Monday, August 13, 2007

Side by Side

We’ve become a couple, my husband and I. Just like that old song from the Depression era --

"Through all kinds of weather...
What if the sky should fall?
As long as we're together,
It doesn't matter at all.

Well we ain't got a barrel of money...
We may look ragged and funny...
But we're travelin' on...
Singing our song...
Side by side.
After several decades together we finish each others sentences and often come up with the exact thoughts, words or expressions simultaneously. I can’t think of a word, he can’t think of a word, but we both absolutely know what word it is we both can’t think of.

Growing up, I would laugh at Mom. She’d be peeling potatoes at the kitchen sink and all of a sudden say, “Ralph. His name was Ralph.”

Sometimes I would know what she was talking about, other times, not a clue, but each time she had an epiphany like this, it was because she had been searching, sometimes for days, for some word or name or image that her brain just could not find in its half-century store house of information. Now I am at that half-century mark and getting more like Mom every day. I’m told it is normal.

When we blurt out something totally out of context, we nod and understand. The old brain finally rummaged around in the right dusty old corner of memory to come up with the answer for which we’d spent days searching.

My husband and I cope as our eye sight fades and our hearing dims. We laugh when our conversations are punctuated with “Huh?” “What did you say?” “I didn’t hear you?”

Of course, we can get away with these types of dysfunctional conversations because it is only us and our cats that hear us. But our son and his wife will be visiting and I can just see his reaction.

He spent a lot of time with my Mom and Dad – his grandparents – and he was their go between. They got to be quite a threesome and it helped my son’s vocabulary in some ways I’d rather it hadn’t, but he got quite good at filling in the blanks for his grandparents.

So when he comes to visit and sees his Mom and Dad behaving like Grandma and Grandpa, we’ll never hear the end of it.

Although, it does have its funny moments. When we mishear, usually it involves my husband mishearing a television commercial. The other night he scrunched up his face and listened then turned to me with this quizzical look on his face, “Did she just say, ‘he has a scaly butt?’”

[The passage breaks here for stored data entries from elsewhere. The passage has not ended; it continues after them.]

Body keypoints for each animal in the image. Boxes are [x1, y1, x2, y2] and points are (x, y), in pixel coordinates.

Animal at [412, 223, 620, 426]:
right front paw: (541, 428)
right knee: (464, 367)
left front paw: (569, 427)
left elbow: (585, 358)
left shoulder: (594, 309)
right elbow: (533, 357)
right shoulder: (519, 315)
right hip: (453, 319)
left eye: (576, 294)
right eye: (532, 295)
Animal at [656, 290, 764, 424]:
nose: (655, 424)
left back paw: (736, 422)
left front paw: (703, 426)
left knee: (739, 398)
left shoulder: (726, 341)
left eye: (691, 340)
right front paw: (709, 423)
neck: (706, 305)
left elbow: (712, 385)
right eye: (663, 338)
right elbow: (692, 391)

Aging is so much easier to handle with humor.

3 comments:

Ruth L.~ said...

Sweet Dawn. I can see you too lovebirds now, strolling hand in hand . . . nice.

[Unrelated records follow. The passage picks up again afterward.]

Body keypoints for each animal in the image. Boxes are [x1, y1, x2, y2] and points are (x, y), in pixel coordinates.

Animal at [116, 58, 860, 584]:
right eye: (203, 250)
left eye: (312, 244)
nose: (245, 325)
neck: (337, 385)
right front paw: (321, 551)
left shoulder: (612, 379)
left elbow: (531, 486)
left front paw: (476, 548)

Marijke Vroomen-Durning said...

Isn't it funny how that happens? I do have to tell you about an incident my husband and I had - it was right out of the "Who's on first" book.

I have an old dear friend named Kevin. My husband's oldest friend is Kevin. My Kevin lives in Vancouver, DH's Kevin lives in Toronto. We live in Montreal.

Last year, on April 15th, I said to my DH that I had to call Kevin the next day to wish him a happy birthday. My DH said, no, it's ok, I'll do that.
Me: huh? I always call Kevin on his birthday, why would you call Kevin?
Him: what? I always call Kevin.
Me: no you don't. He's my friend. You don't even know his phone number.
Him, looking at me like I'm nuts: Of course I have his phone number.

We go back and forth a few times until I say somethin about Vancouver. He says, no he's in Toronto. All of a sudden a light bulb goes off. Both of our Kevins have the SAME birthday!!!

It was so funny. Still is, actually. :-)

Randy said...

No Dawn, I saw the same commercial. She did say, "He has a scaly butt". Tell Darrol that I said hi.